6/30/2009

Coverage with lcov, and so what?


A while back we ran an experimental line coverage analysis on our acceptance test suite. The result was 68% on the code for the main control board. I got the result from nightly build and mentioned it in Daily Scrum, and prompted "so what do we think about it, should we track it"? Everyone on the team had a blank stare and then finally a team member came forward "yeah, that's a good question. So, what?"

Coverage is information. It is just that, an additional piece of information, not by any means the final truth. I don't remember who teached me this, but;


"If you take all your assert's away you still have the same coverage. You just ain't testing anything at all."


This has been explained here and of course in Brian Marick's classic How to Misuse Code Coverage (pdf).

Well, maybe the good coverage can not say anything about the quality of your tests, but poor coverage can certainly say thing or two of opposite nature. If your coverage is 20% we can say quite confidently that you ain't there yet.

I started with acceptance test line coverage, but the rest is about unit test line coverage. Some embedded teams use gcov and I have heard people fiddling the data to generate fancier reports. Being lazy as I am I didn't do it myself. I did what I'm good at and searched for what others have already done. I found lgov, which is a tool in Perl to format gcov data.

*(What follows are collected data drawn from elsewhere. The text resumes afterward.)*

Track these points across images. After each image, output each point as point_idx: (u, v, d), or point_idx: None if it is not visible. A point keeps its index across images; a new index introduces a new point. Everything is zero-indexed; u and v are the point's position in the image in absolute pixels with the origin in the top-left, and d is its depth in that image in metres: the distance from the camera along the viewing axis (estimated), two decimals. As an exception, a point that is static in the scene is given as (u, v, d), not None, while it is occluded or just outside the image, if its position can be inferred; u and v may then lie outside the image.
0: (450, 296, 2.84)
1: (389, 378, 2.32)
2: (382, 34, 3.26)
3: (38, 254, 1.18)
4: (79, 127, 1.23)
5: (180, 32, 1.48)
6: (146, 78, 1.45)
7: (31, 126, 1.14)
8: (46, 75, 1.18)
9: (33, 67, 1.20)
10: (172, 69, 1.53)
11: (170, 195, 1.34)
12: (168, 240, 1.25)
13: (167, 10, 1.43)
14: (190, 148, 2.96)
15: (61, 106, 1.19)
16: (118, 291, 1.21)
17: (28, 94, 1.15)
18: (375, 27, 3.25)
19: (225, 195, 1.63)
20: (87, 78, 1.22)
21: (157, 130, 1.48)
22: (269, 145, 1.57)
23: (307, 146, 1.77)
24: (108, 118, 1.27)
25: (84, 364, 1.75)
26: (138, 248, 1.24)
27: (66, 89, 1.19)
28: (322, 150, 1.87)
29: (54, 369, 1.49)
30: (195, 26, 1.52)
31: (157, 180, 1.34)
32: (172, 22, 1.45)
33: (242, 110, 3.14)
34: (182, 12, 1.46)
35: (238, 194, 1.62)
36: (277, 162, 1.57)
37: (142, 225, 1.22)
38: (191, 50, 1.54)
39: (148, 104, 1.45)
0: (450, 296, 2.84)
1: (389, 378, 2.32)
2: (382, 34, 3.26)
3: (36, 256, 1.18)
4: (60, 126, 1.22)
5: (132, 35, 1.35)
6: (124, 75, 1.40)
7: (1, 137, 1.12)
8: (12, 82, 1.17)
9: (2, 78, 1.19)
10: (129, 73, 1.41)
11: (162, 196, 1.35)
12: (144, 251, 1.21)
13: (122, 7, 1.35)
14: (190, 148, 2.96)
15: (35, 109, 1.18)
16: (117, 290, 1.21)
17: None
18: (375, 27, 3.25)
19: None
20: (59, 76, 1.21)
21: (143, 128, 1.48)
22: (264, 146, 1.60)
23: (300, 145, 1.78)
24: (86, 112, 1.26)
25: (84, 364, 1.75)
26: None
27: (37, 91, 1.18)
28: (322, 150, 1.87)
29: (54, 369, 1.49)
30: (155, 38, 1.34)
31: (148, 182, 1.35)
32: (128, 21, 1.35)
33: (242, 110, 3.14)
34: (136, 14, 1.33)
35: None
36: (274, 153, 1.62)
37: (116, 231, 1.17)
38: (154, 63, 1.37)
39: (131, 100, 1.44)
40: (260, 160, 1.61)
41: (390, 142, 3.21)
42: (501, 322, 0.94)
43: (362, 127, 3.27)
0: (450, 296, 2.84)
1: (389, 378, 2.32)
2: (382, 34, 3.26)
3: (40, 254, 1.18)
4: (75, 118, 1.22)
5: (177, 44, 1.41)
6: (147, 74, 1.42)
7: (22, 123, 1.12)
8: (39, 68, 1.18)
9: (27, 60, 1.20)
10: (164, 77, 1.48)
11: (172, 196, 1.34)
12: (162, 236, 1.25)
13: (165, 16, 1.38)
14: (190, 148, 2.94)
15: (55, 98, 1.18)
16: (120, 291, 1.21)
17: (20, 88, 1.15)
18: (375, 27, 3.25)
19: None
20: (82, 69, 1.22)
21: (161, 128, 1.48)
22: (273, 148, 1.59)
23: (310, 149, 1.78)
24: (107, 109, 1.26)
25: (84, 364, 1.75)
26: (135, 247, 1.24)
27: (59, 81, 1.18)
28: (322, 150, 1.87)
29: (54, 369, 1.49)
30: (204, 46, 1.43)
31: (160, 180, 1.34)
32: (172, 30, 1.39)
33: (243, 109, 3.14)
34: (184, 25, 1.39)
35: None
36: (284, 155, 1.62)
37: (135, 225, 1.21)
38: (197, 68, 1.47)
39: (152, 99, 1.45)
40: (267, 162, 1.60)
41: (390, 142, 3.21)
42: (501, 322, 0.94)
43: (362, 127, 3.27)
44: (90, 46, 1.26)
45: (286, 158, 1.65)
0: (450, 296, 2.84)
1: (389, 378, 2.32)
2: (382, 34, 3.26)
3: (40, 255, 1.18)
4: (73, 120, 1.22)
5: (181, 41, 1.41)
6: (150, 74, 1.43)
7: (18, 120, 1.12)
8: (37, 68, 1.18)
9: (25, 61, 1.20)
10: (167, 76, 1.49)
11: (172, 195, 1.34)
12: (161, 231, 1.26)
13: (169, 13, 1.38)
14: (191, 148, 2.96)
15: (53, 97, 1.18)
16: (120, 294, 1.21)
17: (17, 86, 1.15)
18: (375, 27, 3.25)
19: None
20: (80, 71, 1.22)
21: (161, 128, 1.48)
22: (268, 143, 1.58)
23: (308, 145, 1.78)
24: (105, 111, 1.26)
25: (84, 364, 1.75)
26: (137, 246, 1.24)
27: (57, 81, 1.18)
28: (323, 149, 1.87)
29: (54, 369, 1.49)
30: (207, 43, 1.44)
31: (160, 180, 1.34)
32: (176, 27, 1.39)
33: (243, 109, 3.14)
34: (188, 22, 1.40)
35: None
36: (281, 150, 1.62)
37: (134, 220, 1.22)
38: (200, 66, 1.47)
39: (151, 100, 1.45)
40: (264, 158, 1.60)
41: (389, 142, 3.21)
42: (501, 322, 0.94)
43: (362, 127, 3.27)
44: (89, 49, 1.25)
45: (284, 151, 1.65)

We run lcov under Cygwin. You can get lcov for example from here, extract, and execute "make install". Next compile and link unit tests with gcc using flags "-fprofile-arcs" and "-ftest-coverage". We have a special build target for intrumenting the unit test executables with debug and coverage information so that we don't unnecessary slow down the bulk of builds. Next execute your full suite just like you normally would.

In our case all .obj files from test build are in ./bin directory, and that's where all the coverage data files go to. Our unit test script moves them to ./bin/code_coverage directory away from .obj files, and we want the final html report to be in ./build/test/code_coverage. Now we have the information necessary to create a shell script to do the actual analysis and reporting of coverage data:

path=`dirname $0`
lcov --directory $path/bin/code_coverage -b $path --capture --output-file $path/ic.info
genhtml -o $path/build/test/code_coverage $path/ic.info

Vola', your disappointing(?) results are ready to be browsed, like so:





What the heck, it's all green, while you only have tests for simple utils files? In this approach there is a limitation - you only get coverage information for the files that are involved with your test suite. With huge legacy code, this would yield too promising picture early on. Again you need to think for yourself.

Experiment with coverage in your team, I think it's worth every penny but even when you start closing 100%, remember to keep analyzing, "so what?"